– А откуда же вы угнали, что это он нам о вас рассказывал? – ломким, петушиным баском выкрикнул Домка, называя деда на «вы». Он не отводил глаз от патентного свидетельства, висевшего на стене в черной аккуратной рамке. В свидетельстве говорилось, что «ремесленнику Никитину Петру Павловичу, слесарю высшей квалификации, отдел коммерции и промыслов бургомистрата города Верхневолжска разрешает вести на дому слесарное дело». Были какие-то подписи, печать, и сверху типографским способом был отштампован злой гитлеровский орел, держащий в когтях венок со свастикой. Вот этот-то орел, должно быть, и приковал Домкин взгляд.
От этого орла мальчишка не мог отвести глаз. Теперь он вперил их в лицо деда.
Тут стукнуло кольцо калитки. В сенях пронзительно задребезжал ветхозаветный колокольчик. Открылась дверь, и появилась какая-то старая, а может быть, и не старая, но старообразная, обмотанная платками женщина. Она прижимала к себе большой, продолговатый, завернутый в скатерть предмет, который при каждом ее движении издавал мелодичный глубокий звон.
– Часы вот вам принесла. Старорежимные, хорошие, фирмы Беккер. Примите.
– Ступай, ступай, никаких часов я не беру. Ишь чего выдумала! – засуетился старик, виновато оглядываясь на нас и стараясь оттеснить посетительницу за дверь.
– Ну как же так, у хозяйки нашей Огурцовой Ксении Николаевны третьего дня взяли. Хорошую цену дали. Уж возьмите, чудные часы, как бьют! Я бы разве продала? Родилась, выросла под их бой, а что поделаешь, есть-то надо. Картошка вон на рынке почем. – Женщина умоляюще сложила руки. – Ну возьмите, у меня мама уж и не встает…

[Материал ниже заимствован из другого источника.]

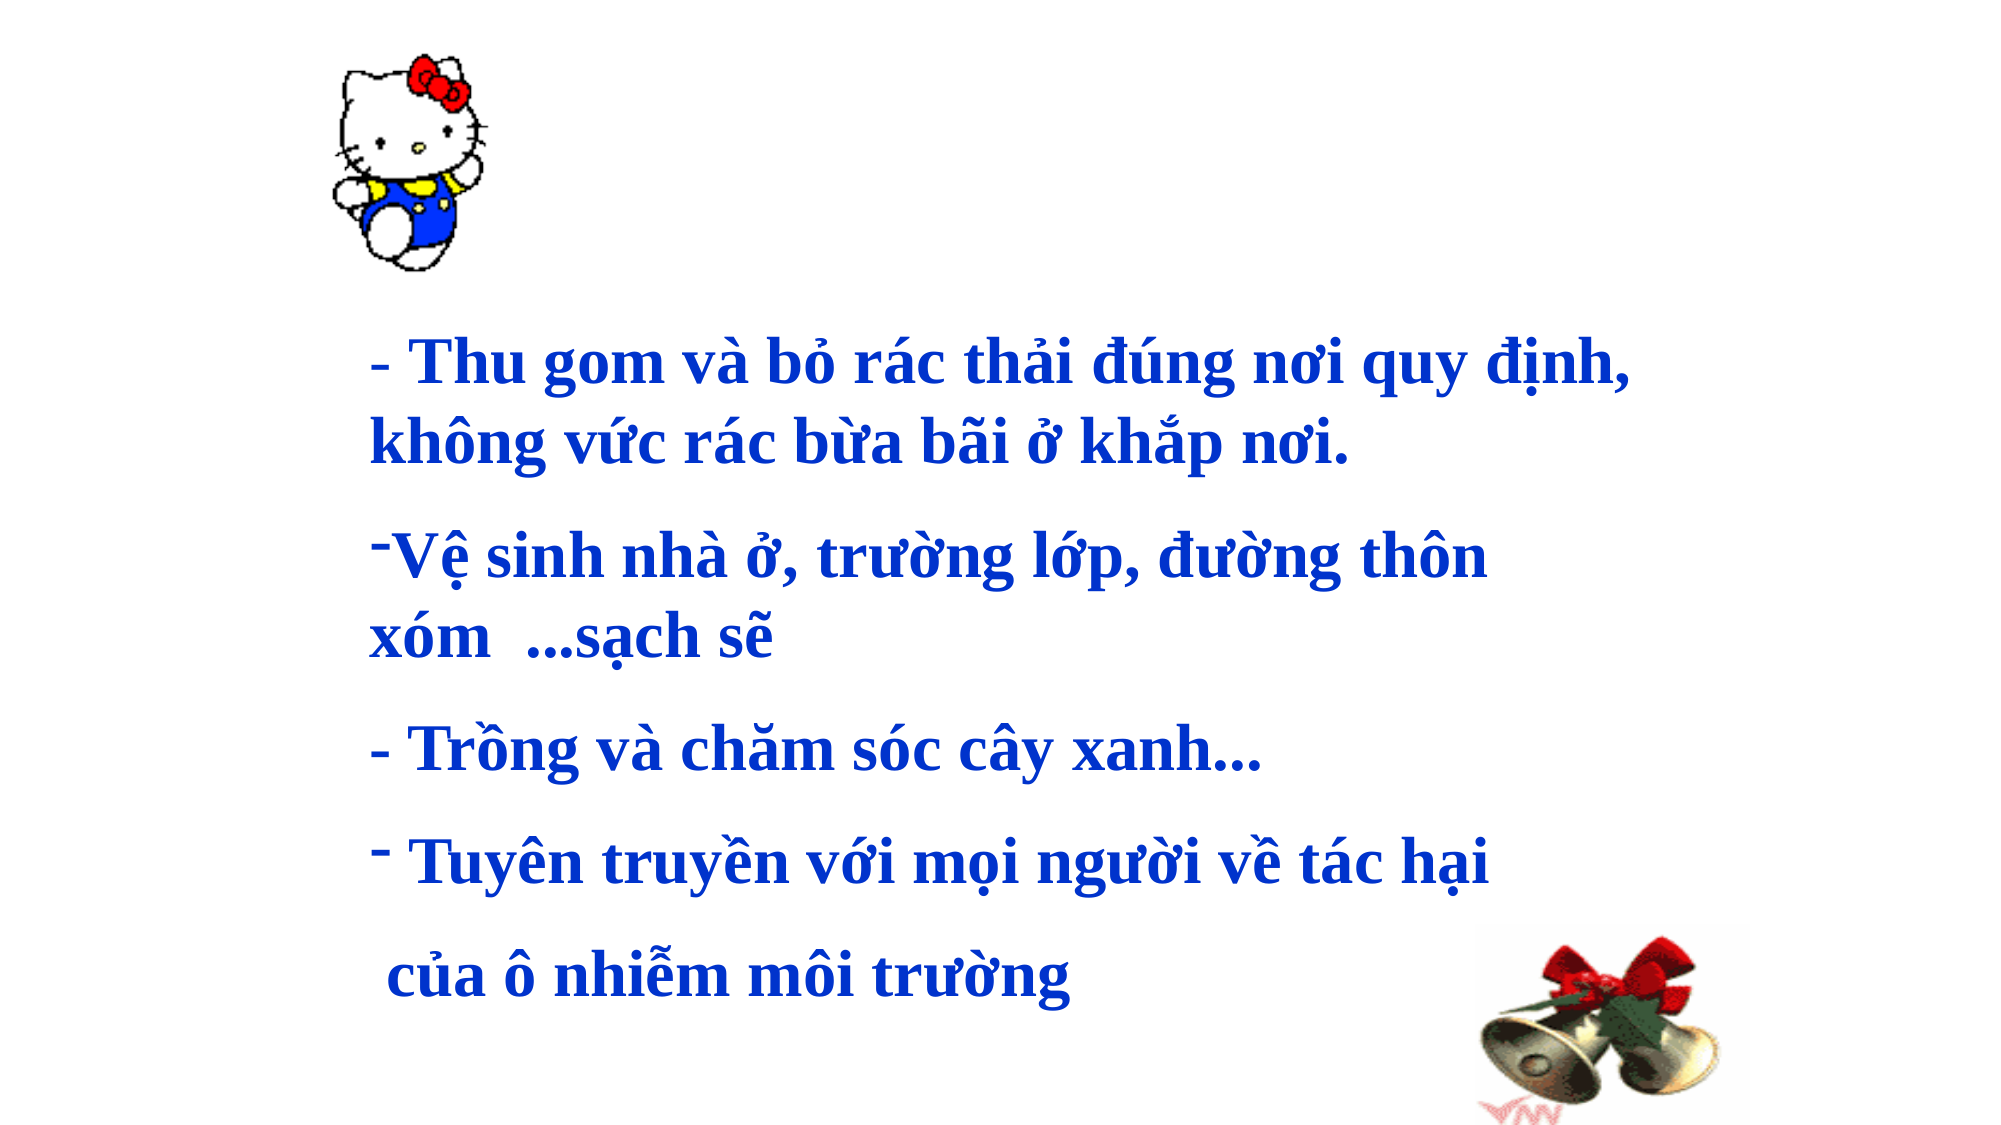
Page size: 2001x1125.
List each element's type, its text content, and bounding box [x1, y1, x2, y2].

Ой, что я пережила, Семен!
– Да ступай ты со своими часами! – заорал Петр Павлович срывающимся голосом. – Сказано – не беру никаких часов. Прочти на вывеске: слесарь – лужу, паяю, починяю. Понятно?
Но беда, наверно, сильно прижала эту маленькую женщину. Она упорствовала, чуть не плача.
– Ну зачем вы неправду-то говорите? Вон, вон они, круглые. Это хозяйки моей, Огурцовой, часы. Что я, их не знаю? – Действительно, недалеко от окна, в стороне от верстака с тисочками и маленького токарного станка, рядом с кучей ржавой ерунды, стояло на полу несколько часов, в том числе круглые столовые, в светлой оправе из карельской березы. Женщина указывала на них. – Взяли ж, а почему мои?.. Я совсем дешево. Ну, сколько сами дадите. – Она задела часами за верстак, и они издали громкий, многоголосый, органный стон. – Мне хоть на картошечку. – И женщина вдруг грохнулась на колени, протягивая руки.
– Ступай, ну, ступай! – упрашивал старик, силой поднимая ее с полу. – Не могу я, на торговлю другой патент нужен. Что мне, из-за тебя головой рисковать?
Женщина поднялась. Неприязненно посмотрела на меня, сделала понимающее лицо.
– Ну что ж, верно, верно… Я после зайду. А часы уж, извините, оставлю, тяжело мне таскать.
И в окно сквозь жирный, с водянистыми стеблями вечно цветущий кустик, стоявший на подоконнике, который в наших краях почему-то зовут «ванька-мокрый», мы увидели, как она положила часы на перильца крыльца и побрела к калитке. Тут, ничего не сказав, Домка сорвался с места и вылетел на улицу, хлопнув калиткой так, что с ворот посыпался снег.
– И с дедом не попрощался! – горько сказал старик.
– И я не попрощаюсь. Думаешь, буду я с тобой, с буржуем, чай пить? – Эти слова вылетели у Стальки. Не глядя на растерявшегося деда, она дергала меня за руку. – Пойдем, ма, пойдем. Не надо нам его варенья, ни малинового, ни крыжовенного.
Что там скрывать, Семен, сцена с часами и меня потрясла. Нэпманов я еще смутно помню, но ростовщиков и скупщиков видела разве только в театре. И узнать в этой роли твоего почтенного папашу, видеть, как он, всегда кичившийся своей «рабочей костью», скупает по дешевке вещи у людей, оказавшихся в беде, видеть у него на стене патент со свастикой, – да, это было, пожалуй, самым страшным из того, что пришлось мне пережить с тех пор, как в город вошли немцы. Для сына отец всегда отец, но я никогда не найду для него оправдания. Да и какой он мне родственник? Знать его не знаю. Эта мысль как-то сразу меня успокоила, и я деловито повела беседу.